Il TAR Lazio ha tuttavia ritenuto che il corso di laurea sostenuto all’estero (Repubblica Moldavia) aveva una durata (3 anni) sensibilmente inferiore rispetto a quanto richiesto dall’ordinamento italiano, e che questa differenza è un ostacolo insormontabile rispetto al riconoscimento del titolo di studio, alla luce delle norme sul c.d. “Riconoscimento generale” dei titoli di studio all’estero extra-UE.
Il procedimento previsto per il titolo di studio conseguito all’estero, se non è comunitario. Le misure compensative
Per i titoli professionali e di studio conseguiti in un paese extra UE si applica il c.d. riconoscimento generale.
L’art. 49 del DPR n. 394 del 1999 (c.d.
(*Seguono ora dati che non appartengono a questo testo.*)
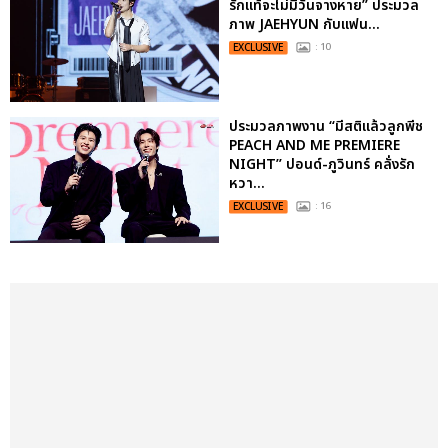
รักแท้จะไม่มีวันจางหาย” ประมวล
ภาพ JAEHYUN กับแฟน...
EXCLUSIVE
: 10
ประมวลภาพงาน “มีสติแล้วลูกพีช
PEACH AND ME PREMIERE
NIGHT” ปอนด์-ภูวินทร์ คลั่งรัก
หวา...
EXCLUSIVE
: 16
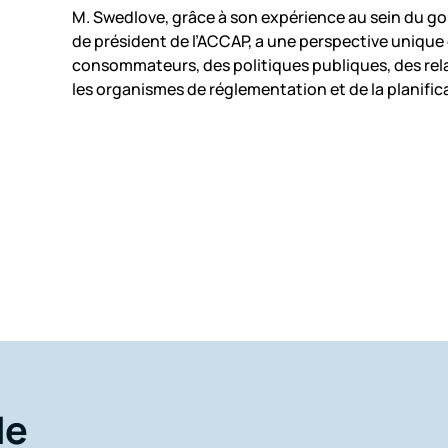
M. Swedlove, grâce à son expérience au sein du go
de président de l’ACCAP, a une perspective unique e
consommateurs, des politiques publiques, des rel
les organismes de réglementation et de la planific
de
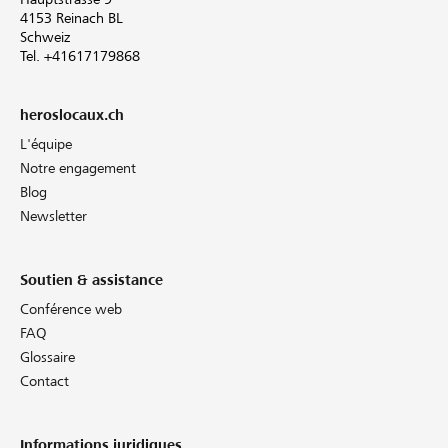
4153 Reinach BL
Schweiz
Tel. +41617179868
heroslocaux.ch
L'équipe
Notre engagement
Blog
Newsletter
Soutien & assistance
Conférence web
FAQ
Glossaire
Contact
Informations juridiques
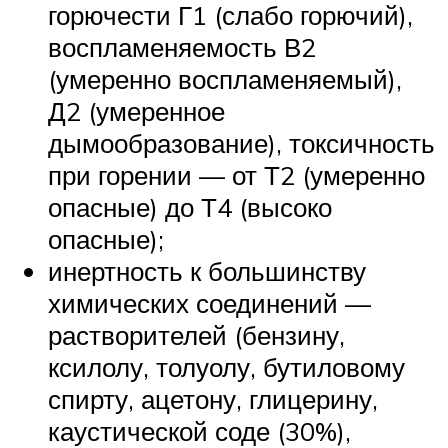
горючести Г1 (слабо горючий),
воспламеняемость В2
(умеренно воспламеняемый),
Д2 (умеренное
дымообразование), токсичность
при горении — от Т2 (умеренно
опасные) до Т4 (высоко
опасные);
инертность к большинству
химических соединений —
растворителей (бензину,
ксилолу, толуолу, бутиловому
спирту, ацетону, глицерину,
каустической соде (30%),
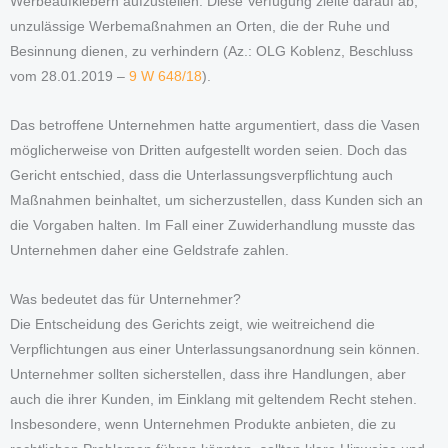
Werbeaufklebern aufzustellen. Diese Verfügung zielte darauf ab,
unzulässige Werbemaßnahmen an Orten, die der Ruhe und
Besinnung dienen, zu verhindern (Az.: OLG Koblenz, Beschluss
vom 28.01.2019 –
9 W 648/18
).
Das betroffene Unternehmen hatte argumentiert, dass die Vasen
möglicherweise von Dritten aufgestellt worden seien. Doch das
Gericht entschied, dass die Unterlassungsverpflichtung auch
Maßnahmen beinhaltet, um sicherzustellen, dass Kunden sich an
die Vorgaben halten. Im Fall einer Zuwiderhandlung musste das
Unternehmen daher eine Geldstrafe zahlen.
Was bedeutet das für Unternehmer?
Die Entscheidung des Gerichts zeigt, wie weitreichend die
Verpflichtungen aus einer Unterlassungsanordnung sein können.
Unternehmer sollten sicherstellen, dass ihre Handlungen, aber
auch die ihrer Kunden, im Einklang mit geltendem Recht stehen.
Insbesondere, wenn Unternehmen Produkte anbieten, die zu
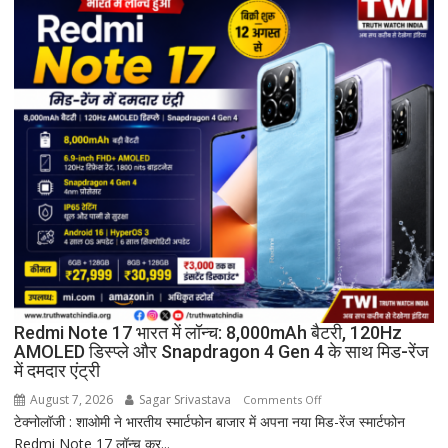
ग्रहण
समारोह
हुआ
संपन्न
Redmi Note 17 भारत में लॉन्च: 8,000mAh बैटरी, 120Hz
AMOLED डिस्प्ले और Snapdragon 4 Gen 4 के साथ मिड-रेंज
में दमदार एंट्री
August 7, 2026
Sagar Srivastava
on
Comments Off
टेक्नोलॉजी : शाओमी ने भारतीय स्मार्टफोन बाजार में अपना नया मिड-रेंज स्मार्टफोन
Redmi
Redmi Note 17 लॉन्च कर...
Note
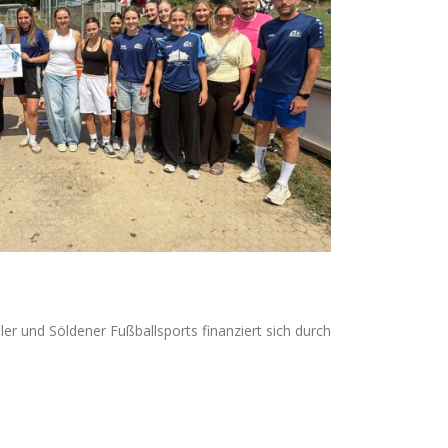
er und Söldener Fußballsports finanziert sich durch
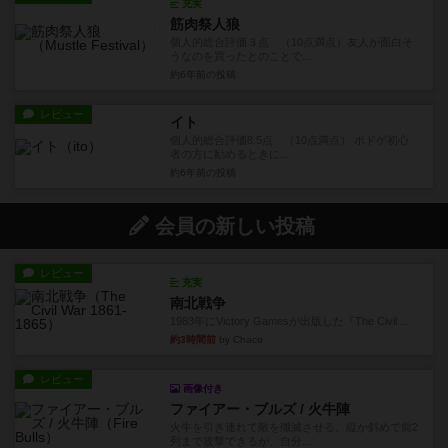
充実
筋肉祭人狼
個人的総合評価３点 （10点満点）友人が面白そ
うなのを買ったとのことで...
約6年前
の投稿
レビュー
イト
個人的総合評価8.5点 （10点満点） ボドゲ初心
者の方に勧めるときに...
約6年前
の投稿
会員の新しい投稿
レビュー
充実
南北戦争
1983年にVictory Gamesが出版した『The Civil ...
約3時間前
by Chaco
レビュー
画像付き
ファイアー・ブルズ / 火牛陣
火牛を引き連れて敵を殲滅させる。縦か斜めで前2
列まで攻撃できるが、自分...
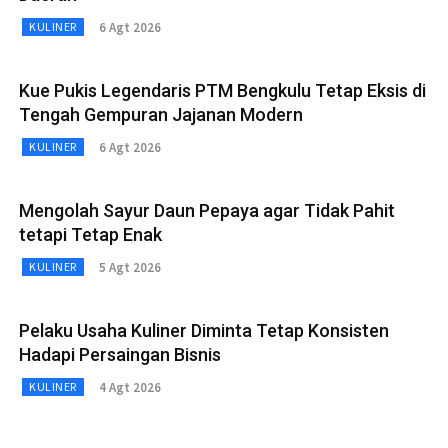
6 Agt 2026
KULINER
Kue Pukis Legendaris PTM Bengkulu Tetap Eksis di
Tengah Gempuran Jajanan Modern
6 Agt 2026
KULINER
Mengolah Sayur Daun Pepaya agar Tidak Pahit
tetapi Tetap Enak
5 Agt 2026
KULINER
Pelaku Usaha Kuliner Diminta Tetap Konsisten
Hadapi Persaingan Bisnis
4 Agt 2026
KULINER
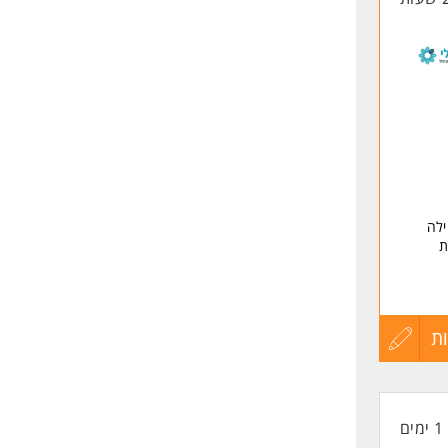
לה
ת
ת
עדכון
קורות
1 ימים
החיים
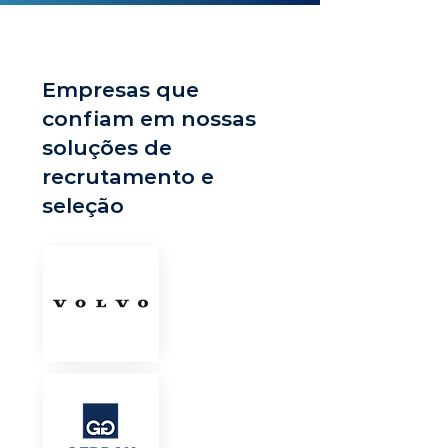
Empresas que
confiam em nossas
soluções de
recrutamento e
seleção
Regolamento Immigrazione) prevede per i titoli professionali conseguiti all’estero il solo meccanismo del riconoscimento generale e non anche di quello automatico (riservato ai soli titoli comunitari).
Il comma 3 della citata disposizione opera infatti un espresso riferimento alle “misure compensative” (prova attitudinale o tirocinio formativo) che il Ministero competente deciderà discrezionalmente di adottare dopo avere effettuato la prescritta comparazione tra titolo conseguito all’estero (ossia in paese extra UE) e percorso di formazione previsto dall’ordinamento italiano per le singole professioni.
Pertanto le misure compensative costituiscono pertanto una sorta di strumento idoneo a recuperare la eventuale carenza (gap) di taluni requisiti minimi in capo ai singoli titoli conseguiti all’estero.
L’impossibilità di riconoscere un titolo in presenza di un numero inferiore di ore, il c.d. gap temporale
Premesso il funzionamento generale del riconoscimento generale dei titoli di studio, il TAR Lazio chiarisce la differenza tra i casi di c.d. gap contenutistico e c.d. gap temporale.
Sino alla emanazione del decreto legislativo n. 15 del 28 gennaio 2016 le carenze da recuperare mediante misure compensative potevano sia il gap temporale (durata minima corso di laurea) sia il gap contenutistico (materie affrontate nel corso di studio all’estero).
Tuttavia, osserva la sentenza, in seguito alla entrata in vigore del citato decreto legislativo n. 15 del 2016 è stata abrogata la lettera a) del comma 1 dell’art. 22 del decreto 206, ossia il presupposto relativo al gap temporale.
Di conseguenza, se tale specifico presupposto per la applicazione delle suddette misure compensative (il gap temporale) è dal 2016 venuto meno, lo stesso non potrà più parallelamente mancare, ab origine, in capo al peculiare titolo (estero, in questo caso) di cui ora si chiede il riconoscimento.
In altre parole, conclude il TAR, con la abrogazione della suddetta lettera a) si potrà procedere al riconoscimento generale mediante applicazione di misure compensative dei soli titoli in cui si riscontri un certo gap contenutistico, non anche di quelli in cui si registri altresì un gap di natura temporale: il requisito della durata minima del corso di laurea dovrà pertanto essere sempre indefettibilmente rispettato.
E ciò sarebbe spiegabile, probabilmente, alla luce dello scopo di evitare il riconoscimento di corsi di laurea frequentati all’estero che si rivelino “leggeri” oltre misura, ossia per garantire un certo livello minimo di qualificazione necessario a preservare la qualità delle relative prestazioni professionali (cfr. undicesimo considerando della direttiva 2005/36/CE)”.